By Beryl Wajsman on October 16, 2008

She was never charged with any crime. She was never the object of any complaint. She’s lived her life openly and transparently. But in the public life of this country, anyone can be targeted if they can be abused for political gain to get at someone else. The math in politics is simple. Add two plus two and make sure it equals five. And if you can’t make the numbers dance, get the media to help you. That’s very much the message that Julie Couillard makes clear in how she became a pawn in the chess game of politics.

We met last week in the offices of her French-language publisher in Montreal. The Metropolitain is the first non-daily paper to be accorded an interview with Ms. Couillard following the publication of her book My Story (published by McClelland and Stewart in English) and Mon Histoire (published by l’Éditions de l’Homme in French).

Looking in command in a tailored pantsuit with a French-cuffed dress shirt, Julie Couillard took a direct, no nonsense approach to the “tsunami” , as she put it, that has taken over her life. As much as she is bewildered and angry at former boyfriend, and former Minister of Foreign Affairs, Maxime Bernier’s almost non-existent defence of her after Bloc leader Gilles Duceppe’s “revelations” in the House about her past, she is just as angry at the media for being complicit in this storm. “What ever happened over just one night?” she asked rhetorically.

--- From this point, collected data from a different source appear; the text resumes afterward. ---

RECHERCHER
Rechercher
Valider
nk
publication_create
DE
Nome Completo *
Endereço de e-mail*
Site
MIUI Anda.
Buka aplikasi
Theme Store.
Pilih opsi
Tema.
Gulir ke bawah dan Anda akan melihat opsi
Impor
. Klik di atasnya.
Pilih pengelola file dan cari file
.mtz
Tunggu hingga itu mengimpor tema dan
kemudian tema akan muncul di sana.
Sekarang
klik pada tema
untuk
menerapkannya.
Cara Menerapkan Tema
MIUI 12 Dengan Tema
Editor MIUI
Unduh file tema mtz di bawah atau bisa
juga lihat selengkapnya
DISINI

She referred to the fact that for seven months, accompanying Bernier, she had been friendly and talkative with journalists. They knew her history. They knew of the marriage to one former biker and her affair with another. This was not news. And it was in the past. How is it, she wants to know, that as soon as Duceppe began to talk, these very same journalists reverted to false piety and claimed shock and surprise? The lurid headlines were just to sell newspapers?

She also insists that Bernier knew of her past, and cannot understand why for days after this story broke he would not take her calls. She said that one of the reasons she went on television was that she felt very much alone and abandoned and was fed up with the portrayals of herself as a “biker chick” or a “Mata Hari”. She needed to get her story out.

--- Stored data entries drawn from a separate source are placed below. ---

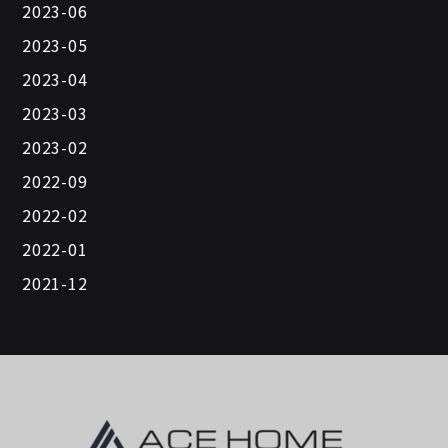
2023-06
2023-05
2023-04
2023-03
2023-02
2022-09
2022-02
2022-01
2021-12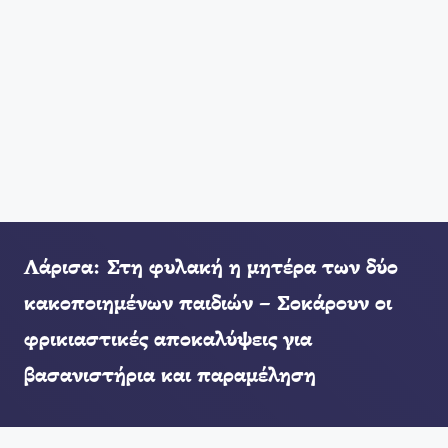
Λάρισα: Στη φυλακή η μητέρα των δύο
κακοποιημένων παιδιών – Σοκάρουν οι
φρικιαστικές αποκαλύψεις για
βασανιστήρια και παραμέληση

One of the most interesting, and almost innocent, parts of the book is of course the story of how Bernier left sensitive documents in her home. He had come over and was cleaning out his briefcase. He asked her to put some papers in the garbage among which were the documents. The garbage pick-up on her street was not for a day or two after that weekend. So they stayed in her home. By the beginning of that week Duceppe had brought in the storm clouds.

She vigorously denies that she wrote the book and did all the interviews for revenge. She states emphatically that it was just to establish the facts. There was never any bad blood between her and Bernier even after this past January when the intimacy in their relationship ended but she still accompanied him to official functions through April. She says that though many have described her as “enraged” at Bernier’s failure to come to her defence, she is as much “disappointed” as anything else.

Couillard actually gives us much to think about in her book. Including the very important point that when politicians cheapen themselves to make political capital on the bones of innocent taxpayers it is a “mark of profound duplicity and shallowness” in our public life and exhibits a “total lack of decency”.

There is one other issue that Julie Couillard wants us to think about. The dress! Yes, you know, that dress. She wants us all to ask ourselves if it is really conceivable that with all the noise “that dress” made a year ago; with all the attention she got and with the admission from the RCMP that they knew her name years ago because of her ex-husband’s past, is it really believable that no one — including Bernier — knew anything about her past until Duceppe started to talk? Or was it just a convenient time to twist the truth because some politicians saw a way to gain some points as we got closer to an election? And reporters found an easy story to sell more papers, the truth be damned.